───── Texte extrait ─────
On peut à la rigueur comprendre la logique des industriels du lait consistant à se caler sur l’évolution des prix allemands pour décider de la progression qu’ils sont prêts à accorder à leur fournisseur. Mais on sera surpris à voir les champions d’une politique libérale s’entendre soudain pour décider d’une hausse uniforme des paiements aux éleveurs. Si ce n’est pas une entente sur les prix payés en amont, alors qu’est-ce que c’est ? Et on pourrait imaginer les éleveurs tentés d’attaquer cette décision devant le conseil de la concurrence. Evidemment, un tel recours ne ferait pas beaucoup de bien à l’interprofession.
En tout cas, cette situation ne récompense pas beaucoup les efforts sans relâche déployés par le ministre de l’agriculture Bruno Le Maire pour relancer l’interprofession laitière. Celui-ci doit se dire qu’il est bien difficile d’obtenir la paix dans les filières agricoles et alimentaires : le rachat d’Entremont par Sodiaal qui traîne, les discussions interprofessionnelles qui n’aboutissent à aucun consensus, la notion de contrat qui fait l’objet d’autant d’interprétations que d’institutions… le dossier laitier n’est pas un facile pour Bruno Le Maire.
C’est que ce dossier est très largement conditionné par le sort de la réglementation européenne. Si toute régulation est suspendue, alors les opérateurs sont tentés par le moins disant. Du coup, c’est la quête d’économies qui prime au dépend d’une construction commune. C’est parce qu’il n’y a pas de régulation que les industriels Français craignent la concurrence allemande et qu’ils sont hantés à l’idée de s’en protéger par des coûts équivalents. Ce n’est que lorsqu’on aura obtenu un bon règlement laitier européen à Bruxelles que la paix dans la filière pourra revenir.
───── Données fournies ─────
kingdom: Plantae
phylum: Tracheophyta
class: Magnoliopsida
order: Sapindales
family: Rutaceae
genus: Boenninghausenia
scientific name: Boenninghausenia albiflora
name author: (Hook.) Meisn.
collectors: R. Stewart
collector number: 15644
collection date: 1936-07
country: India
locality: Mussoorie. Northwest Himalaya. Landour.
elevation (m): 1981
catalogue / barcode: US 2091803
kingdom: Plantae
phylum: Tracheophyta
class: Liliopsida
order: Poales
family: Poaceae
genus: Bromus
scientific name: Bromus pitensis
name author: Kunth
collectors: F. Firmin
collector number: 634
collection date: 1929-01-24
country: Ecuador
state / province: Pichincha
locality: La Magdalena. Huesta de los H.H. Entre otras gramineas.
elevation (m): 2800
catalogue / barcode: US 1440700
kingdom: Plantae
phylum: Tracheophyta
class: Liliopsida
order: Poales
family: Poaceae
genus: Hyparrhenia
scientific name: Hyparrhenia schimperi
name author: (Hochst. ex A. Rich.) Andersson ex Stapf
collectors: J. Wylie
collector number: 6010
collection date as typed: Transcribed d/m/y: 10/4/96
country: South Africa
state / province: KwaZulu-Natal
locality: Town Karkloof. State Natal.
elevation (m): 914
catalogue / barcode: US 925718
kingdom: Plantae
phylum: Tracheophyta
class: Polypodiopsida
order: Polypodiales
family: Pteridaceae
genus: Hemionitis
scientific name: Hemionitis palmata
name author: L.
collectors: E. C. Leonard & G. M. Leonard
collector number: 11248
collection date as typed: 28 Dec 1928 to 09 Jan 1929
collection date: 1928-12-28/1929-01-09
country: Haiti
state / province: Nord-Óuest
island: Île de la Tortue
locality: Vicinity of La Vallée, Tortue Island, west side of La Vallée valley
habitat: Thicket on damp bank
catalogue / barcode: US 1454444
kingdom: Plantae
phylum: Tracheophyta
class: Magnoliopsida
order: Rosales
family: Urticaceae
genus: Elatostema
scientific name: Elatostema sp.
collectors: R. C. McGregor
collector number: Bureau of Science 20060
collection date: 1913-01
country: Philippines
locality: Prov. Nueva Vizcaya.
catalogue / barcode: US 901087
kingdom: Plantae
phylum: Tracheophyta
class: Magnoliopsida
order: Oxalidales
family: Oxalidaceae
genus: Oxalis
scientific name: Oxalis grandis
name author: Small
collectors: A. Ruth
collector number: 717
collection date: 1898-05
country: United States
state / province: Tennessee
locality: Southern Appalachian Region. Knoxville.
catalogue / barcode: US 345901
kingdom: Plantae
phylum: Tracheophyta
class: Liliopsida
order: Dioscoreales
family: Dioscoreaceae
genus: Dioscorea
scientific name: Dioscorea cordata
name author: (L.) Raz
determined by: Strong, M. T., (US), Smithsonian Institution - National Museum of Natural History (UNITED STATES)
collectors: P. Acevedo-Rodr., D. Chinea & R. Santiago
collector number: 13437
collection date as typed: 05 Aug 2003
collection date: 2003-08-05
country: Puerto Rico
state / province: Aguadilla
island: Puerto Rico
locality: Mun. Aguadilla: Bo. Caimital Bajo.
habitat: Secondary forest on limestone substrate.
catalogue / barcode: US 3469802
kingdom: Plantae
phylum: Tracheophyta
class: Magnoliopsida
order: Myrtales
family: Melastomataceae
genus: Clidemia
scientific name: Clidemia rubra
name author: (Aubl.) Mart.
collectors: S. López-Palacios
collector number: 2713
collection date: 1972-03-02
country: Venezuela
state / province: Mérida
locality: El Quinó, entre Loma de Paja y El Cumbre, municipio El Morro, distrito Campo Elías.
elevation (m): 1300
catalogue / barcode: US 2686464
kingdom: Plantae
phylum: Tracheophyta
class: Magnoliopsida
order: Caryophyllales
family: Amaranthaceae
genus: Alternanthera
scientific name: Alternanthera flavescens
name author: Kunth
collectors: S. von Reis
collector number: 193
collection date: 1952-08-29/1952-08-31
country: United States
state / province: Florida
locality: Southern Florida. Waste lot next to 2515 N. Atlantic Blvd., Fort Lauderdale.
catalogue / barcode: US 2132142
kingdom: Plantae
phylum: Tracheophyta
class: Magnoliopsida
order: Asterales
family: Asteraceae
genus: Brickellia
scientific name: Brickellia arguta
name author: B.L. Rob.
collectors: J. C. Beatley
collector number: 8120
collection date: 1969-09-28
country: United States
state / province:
─────
- [Votre travail]:
[A] Recopiez, dans le texte sur la filière laitière, tout ce qui va de « C’est que ce » jusqu'à « filière pourra revenir. ».
[B] Pour chacune des affirmations suivantes, indiquez si elle concorde avec le texte sur la filière laitière (oui ou non) et citez les mots du texte qui permettent de trancher.
(i) Les industriels du lait s'appuient sur l'évolution des prix allemands pour fixer la hausse accordée à leurs fournisseurs.
(ii) Le rachat d'Entremont par Sodiaal est déjà conclu.
(iii) La paix dans la filière pourra revenir avant l'obtention d'un règlement laitier européen.

- [Exercice corrigé]:
[A]
C’est que ce dossier est très largement conditionné par le sort de la réglementation européenne. Si toute régulation est suspendue, alors les opérateurs sont tentés par le moins disant. Du coup, c’est la quête d’économies qui prime au dépend d’une construction commune. C’est parce qu’il n’y a pas de régulation que les industriels Français craignent la concurrence allemande et qu’ils sont hantés à l’idée de s’en protéger par des coûts équivalents. Ce n’est que lorsqu’on aura obtenu un bon règlement laitier européen à Bruxelles que la paix dans la filière pourra revenir.

[B]
(i) Oui : « se caler sur l’évolution des prix allemands pour décider de la progression qu’ils sont prêts à accorder à leur fournisseur ».
(ii) Non : « le rachat d’Entremont par Sodiaal qui traîne ».
(iii) Non : « Ce n’est que lorsqu’on aura obtenu un bon règlement laitier européen à Bruxelles que la paix dans la filière pourra revenir ».